Title: Air Shows-How do you shoot them? (my first attempt)
Post by: serendipidy on October 03, 2012, 09:25:26 PM
I've never formally attended an air show, although I've seen some from a distance. Three days ago, I went to the Blue Angels air show in Hawaii and got a chance to try out my first time novice skills with my 7D and 8 month old 100-400mm L. WOW, what a great show! Estimated that about 70,000 visitors attended. Can't wait for another one to come along. :D

Having never even tried BIF (these were larger but moving much faster than most birds), I googled the topic of air show photography the day before and read some suggestions (very helpful and wouldn't have been nearly so fun without the advice). I basically set the 7D to Tv @ 1/1000 with auto ISO (max set to 400) and auto white balance. The focus and exposure mode was usually on spot. Almost all the shots were taken @ 400mm. All were JPGs taken hand held and, since the show lasted 5 hours, my arms were quite tired at the end. :P

I took about 1000 exposures and have picked out several of the best to post. I would love to hear some tips from any of you more experienced air show photographers, so next time I might do better. These were PP in DPP (probably over cooked since I am still learning). Any constructive comments are welcome (don't be too hard).

Thanks for looking and any helpful hints. I really enjoy this site and have learned a lot here.
Title: Re: Air Shows-How do you shoot them? (my first attempt)
Post by: serendipidy on October 03, 2012, 09:30:14 PM
A few more from the same show, but not Blue Angels.
Title: Re: Air Shows-How do you shoot them? (my first attempt)
Post by: awinphoto on October 03, 2012, 11:24:17 PM
Great shots. I tried out the 100-400 and my 5d3 at the Reno air races this year. Of course when I went, the big show, an f-22 couldn't fly for some mechanical problem, but a good lens.

* _Set of tasks_
1. Translate this sentence from the air show post into Spanish: "I took about 1000 exposures and have picked out several of the best to post."
2. Find and copy every line in the rows below that contains the word "ожидания", matching case exactly.

* _Records shown_
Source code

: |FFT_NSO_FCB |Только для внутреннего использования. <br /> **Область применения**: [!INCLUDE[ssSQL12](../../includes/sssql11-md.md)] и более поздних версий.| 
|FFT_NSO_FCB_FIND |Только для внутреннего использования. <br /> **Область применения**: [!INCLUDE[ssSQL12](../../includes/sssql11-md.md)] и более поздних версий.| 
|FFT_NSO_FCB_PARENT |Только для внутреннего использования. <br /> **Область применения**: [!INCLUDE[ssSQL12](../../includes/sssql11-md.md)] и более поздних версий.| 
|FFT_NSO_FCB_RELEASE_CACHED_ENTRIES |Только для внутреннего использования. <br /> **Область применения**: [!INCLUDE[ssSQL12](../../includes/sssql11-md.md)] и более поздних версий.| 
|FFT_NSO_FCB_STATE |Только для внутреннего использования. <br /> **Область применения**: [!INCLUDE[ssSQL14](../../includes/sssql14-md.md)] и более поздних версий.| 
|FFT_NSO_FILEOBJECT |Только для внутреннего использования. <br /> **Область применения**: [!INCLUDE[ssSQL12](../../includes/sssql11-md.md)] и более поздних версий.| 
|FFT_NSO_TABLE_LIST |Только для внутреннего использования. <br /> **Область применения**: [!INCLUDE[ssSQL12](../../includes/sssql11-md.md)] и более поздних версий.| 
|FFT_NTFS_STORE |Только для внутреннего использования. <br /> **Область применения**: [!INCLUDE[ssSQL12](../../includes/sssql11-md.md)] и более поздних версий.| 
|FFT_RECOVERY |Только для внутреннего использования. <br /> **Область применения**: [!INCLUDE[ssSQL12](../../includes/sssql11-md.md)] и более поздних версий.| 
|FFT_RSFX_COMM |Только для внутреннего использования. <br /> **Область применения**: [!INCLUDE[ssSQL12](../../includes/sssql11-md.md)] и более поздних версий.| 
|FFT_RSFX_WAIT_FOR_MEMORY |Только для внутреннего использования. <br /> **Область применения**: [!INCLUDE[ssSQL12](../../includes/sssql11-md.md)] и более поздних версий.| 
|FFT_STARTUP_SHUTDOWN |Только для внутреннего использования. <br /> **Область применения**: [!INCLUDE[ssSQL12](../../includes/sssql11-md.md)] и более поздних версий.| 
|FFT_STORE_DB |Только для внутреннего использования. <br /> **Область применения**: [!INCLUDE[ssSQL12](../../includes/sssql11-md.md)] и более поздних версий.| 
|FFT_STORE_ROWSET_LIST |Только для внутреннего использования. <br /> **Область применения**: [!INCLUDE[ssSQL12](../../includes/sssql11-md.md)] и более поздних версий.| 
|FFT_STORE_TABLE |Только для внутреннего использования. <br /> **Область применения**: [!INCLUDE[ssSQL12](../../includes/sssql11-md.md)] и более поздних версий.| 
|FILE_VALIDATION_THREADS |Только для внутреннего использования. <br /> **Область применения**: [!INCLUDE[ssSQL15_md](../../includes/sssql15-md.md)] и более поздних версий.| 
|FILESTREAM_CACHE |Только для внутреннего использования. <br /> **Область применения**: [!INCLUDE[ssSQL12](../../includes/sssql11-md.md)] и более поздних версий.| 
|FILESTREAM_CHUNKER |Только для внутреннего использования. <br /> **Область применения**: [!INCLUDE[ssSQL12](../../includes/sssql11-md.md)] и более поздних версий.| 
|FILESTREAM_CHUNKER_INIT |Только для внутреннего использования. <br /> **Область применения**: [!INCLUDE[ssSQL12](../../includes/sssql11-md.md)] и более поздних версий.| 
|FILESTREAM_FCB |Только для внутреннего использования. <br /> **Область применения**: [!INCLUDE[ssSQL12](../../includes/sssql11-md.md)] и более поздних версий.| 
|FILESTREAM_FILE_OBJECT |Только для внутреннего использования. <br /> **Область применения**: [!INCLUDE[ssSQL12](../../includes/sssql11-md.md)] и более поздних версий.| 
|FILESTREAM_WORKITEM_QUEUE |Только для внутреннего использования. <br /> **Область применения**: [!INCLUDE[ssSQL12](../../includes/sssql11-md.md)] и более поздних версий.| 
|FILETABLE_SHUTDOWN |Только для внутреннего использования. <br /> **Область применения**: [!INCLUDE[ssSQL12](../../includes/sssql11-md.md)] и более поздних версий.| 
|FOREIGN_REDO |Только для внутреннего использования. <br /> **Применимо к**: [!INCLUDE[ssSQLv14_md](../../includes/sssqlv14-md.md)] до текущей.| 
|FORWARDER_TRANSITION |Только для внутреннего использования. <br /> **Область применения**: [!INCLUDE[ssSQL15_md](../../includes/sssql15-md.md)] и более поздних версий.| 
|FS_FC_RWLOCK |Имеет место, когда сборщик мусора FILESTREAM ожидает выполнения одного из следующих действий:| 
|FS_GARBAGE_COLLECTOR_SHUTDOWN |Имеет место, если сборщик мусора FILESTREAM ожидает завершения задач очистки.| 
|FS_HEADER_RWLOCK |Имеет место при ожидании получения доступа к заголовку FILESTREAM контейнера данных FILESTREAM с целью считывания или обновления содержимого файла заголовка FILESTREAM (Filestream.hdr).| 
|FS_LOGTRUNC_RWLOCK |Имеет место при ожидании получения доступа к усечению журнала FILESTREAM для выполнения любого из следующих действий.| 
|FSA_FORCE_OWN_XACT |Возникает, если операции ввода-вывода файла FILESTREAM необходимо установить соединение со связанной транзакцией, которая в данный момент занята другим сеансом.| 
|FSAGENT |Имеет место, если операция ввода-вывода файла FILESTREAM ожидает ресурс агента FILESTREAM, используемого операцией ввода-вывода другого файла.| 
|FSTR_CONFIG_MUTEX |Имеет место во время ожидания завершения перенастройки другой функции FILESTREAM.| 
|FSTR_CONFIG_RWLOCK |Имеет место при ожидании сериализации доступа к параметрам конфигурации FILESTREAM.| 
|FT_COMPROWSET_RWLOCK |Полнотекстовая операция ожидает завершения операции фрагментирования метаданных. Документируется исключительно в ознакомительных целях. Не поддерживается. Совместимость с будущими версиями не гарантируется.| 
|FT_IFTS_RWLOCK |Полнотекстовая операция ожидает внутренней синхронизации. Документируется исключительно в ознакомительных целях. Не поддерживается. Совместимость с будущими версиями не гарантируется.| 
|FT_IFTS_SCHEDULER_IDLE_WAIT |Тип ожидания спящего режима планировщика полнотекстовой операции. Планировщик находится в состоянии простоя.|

* _Responses in order_
1. Tomé unas 1000 exposiciones y he elegido varias de las mejores para publicar.

2.
|FSTR_CONFIG_MUTEX |Имеет место во время ожидания завершения перенастройки другой функции FILESTREAM.| 
|FT_IFTS_SCHEDULER_IDLE_WAIT |Тип ожидания спящего режима планировщика полнотекстовой операции. Планировщик находится в состоянии простоя.|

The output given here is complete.